Libreville, le 1er mai 2025 – (Dépêches 241). En mobilisant plus de 1 400 milliards FCFA, l’opération baptisée « MOUELE » marque un tournant dans la gestion de la dette intérieure du Gabon. Cette restructuration, articulée autour de trois volets, reprofilage de la dette sur le marché régional, titrisation de créances bancaires et mobilisation de ressources nouvelles, vise à désamorcer une situation de refinancement pour le moins critique. Derrière cette manœuvre technique, se profile un choix politique fort : celui de privilégier la réorganisation de la dette existante plutôt que la réduction de sa croissance.
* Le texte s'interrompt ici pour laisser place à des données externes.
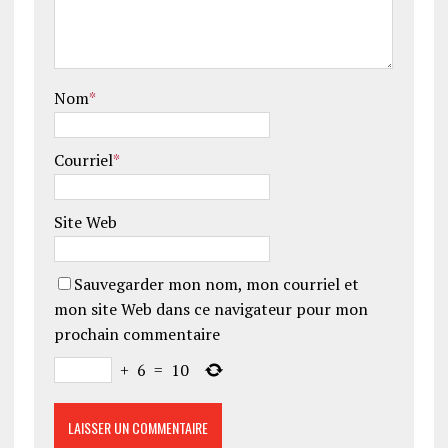
Nom
*
Courriel
*
Site Web
Sauvegarder mon nom, mon courriel et
mon site Web dans ce navigateur pour mon
prochain commentaire
+
6
=
10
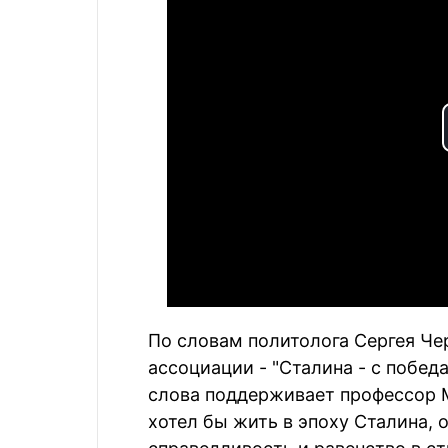
По словам политолога Сергея Че
ассоциации - "Сталина - с побед
слова поддерживает профессор М
хотел бы жить в эпоху Сталина, о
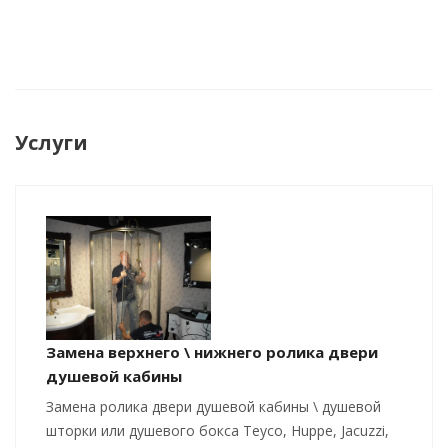
Услуги
Замена верхнего \ нижнего ролика двери
душевой кабины
Замена ролика двери душевой кабины \ душевой
шторки или душевого бокса Teyco, Huppe, Jacuzzi,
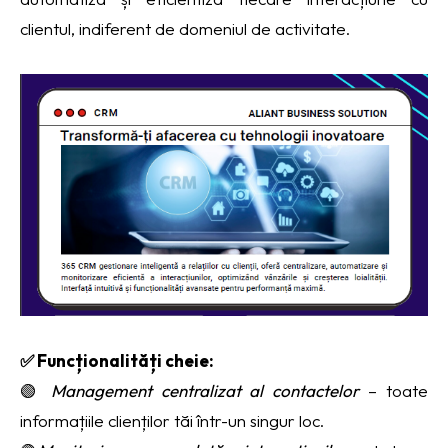
clientul, indiferent de domeniul de activitate.
✅ Funcționalități cheie:
🟢
Management centralizat al contactelor
– toate
informațiile clienților tăi într-un singur loc.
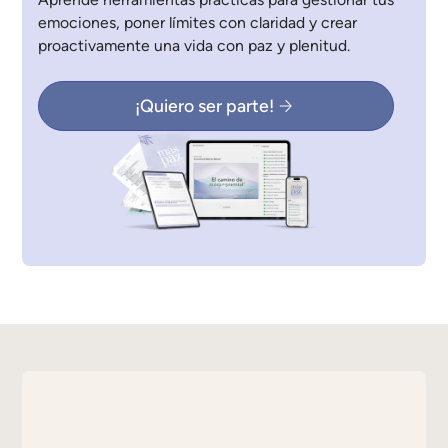
emociones, poner límites con claridad y crear
proactivamente una vida con paz y plenitud.
¡Quiero ser parte!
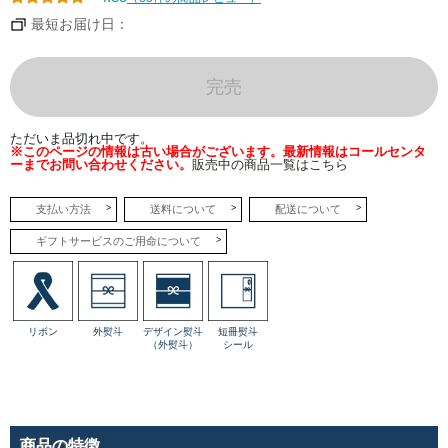
ジ
ュ
最短お届け日：
ブ
ラ
ン
を
あ
完売
わ
せ
た
な
ただいま品切れ中です。
め
※このページの情報は古い場合がございます。最新情報はコールセンタ
ら
ーまでお問い合わせください。
販売中の商品一覧はこちら
か
な
み
か
支払い方法
送料について
配送について
ん
ム
ギフトサービスのご用命について
ー
ス。
2
種
の
み
か
リボン
外熨斗
デザイン熨斗
短冊熨斗
ん
（外熨斗）
シール
果
肉
を
乗
せ
た
キ
ラ
商品の特徴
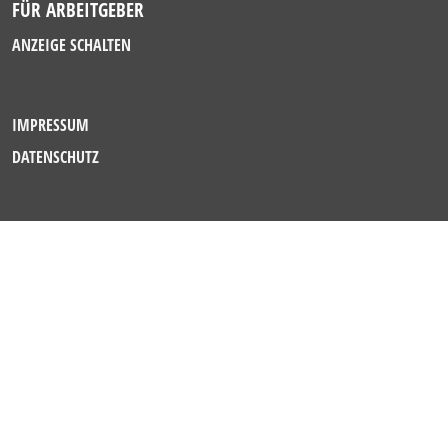
FÜR ARBEITGEBER
ANZEIGE SCHALTEN
IMPRESSUM
DATENSCHUTZ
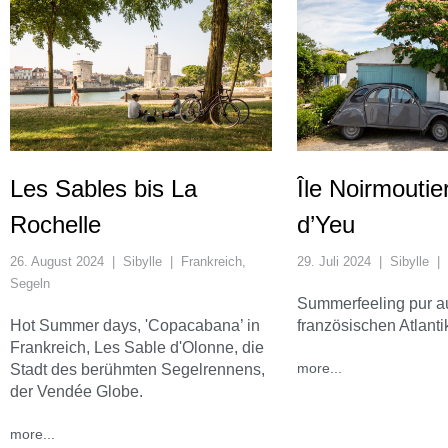
Les Sables bis La
Île Noirmoutier
Rochelle
d’Yeu
26. August 2024
|
Sibylle
|
Frankreich
,
29. Juli 2024
|
Sibylle
|
Segeln
Summerfeeling pur a
Hot Summer days, 'Copacabana’ in
französischen Atlantik
Frankreich, Les Sable d'Olonne, die
more...
Stadt des berühmten Segelrennens,
der Vendée Globe.
more...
En février 2025, la dette intérieure atteignait 2196 milliards FCFA, avec une concentration inquiétante des échéances entre 2025 et 2027. Cette accumulation à court terme, reflet d’une gestion budgétaire opportuniste, exposait le pays à une asphyxie financière imminente. MOUELE a permis d’allonger la maturité moyenne de la dette à 6 ans, avec des obligations du Trésor désormais étalées sur 9 ans, incluant deux années de grâce. Mais cette extension ne règle pas la question de l’efficacité des dépenses publiques ni celle de la soutenabilité à long terme.
Le gain annoncé de 680 milliards FCFA, dont 494 milliards en marge de manœuvre budgétaire, constitue un répit. Toutefois, cette manne reste fragile si elle ne s’accompagne pas d’une réforme rigoureuse de la politique budgétaire. La réduction de la pression immédiate ne garantit pas une sortie de l’endettement structurel. Ce sursis doit impérativement être mis à profit pour améliorer la qualité de la dépense publique et renforcer les capacités de génération de revenus internes.
L’opération MOUELE, bien qu’encadrée par des partenaires techniques tels que la Banque mondiale, le FMI ou l’AFD, reste dépendante d’une volonté politique de rupture, avec les pratiques passées. Le soutien de dix banques régionales montre que la confiance existe encore, mais elle est conditionnée à la transparence et à l’orthodoxie budgétaire.
Comme on peut le constater, l’opération MOUELE est un exercice habile de gestion de crise, mais il ne peut devenir une stratégie permanente. Le risque, pour le Gabon, serait de confondre réaménagement technique et redressement structurel. Sans une meilleure discipline financière, la dette réorganisée aujourd’hui pourrait redevenir insoutenable demain. Pour devenir un modèle régional, il devra donc s’accompagner d’un engagement résolu en faveur de la discipline budgétaire, de la transparence et de la redevabilité, au risque de devenir un outil de confort temporaire, incapable d’inspirer une nouvelle trajectoire pour la région.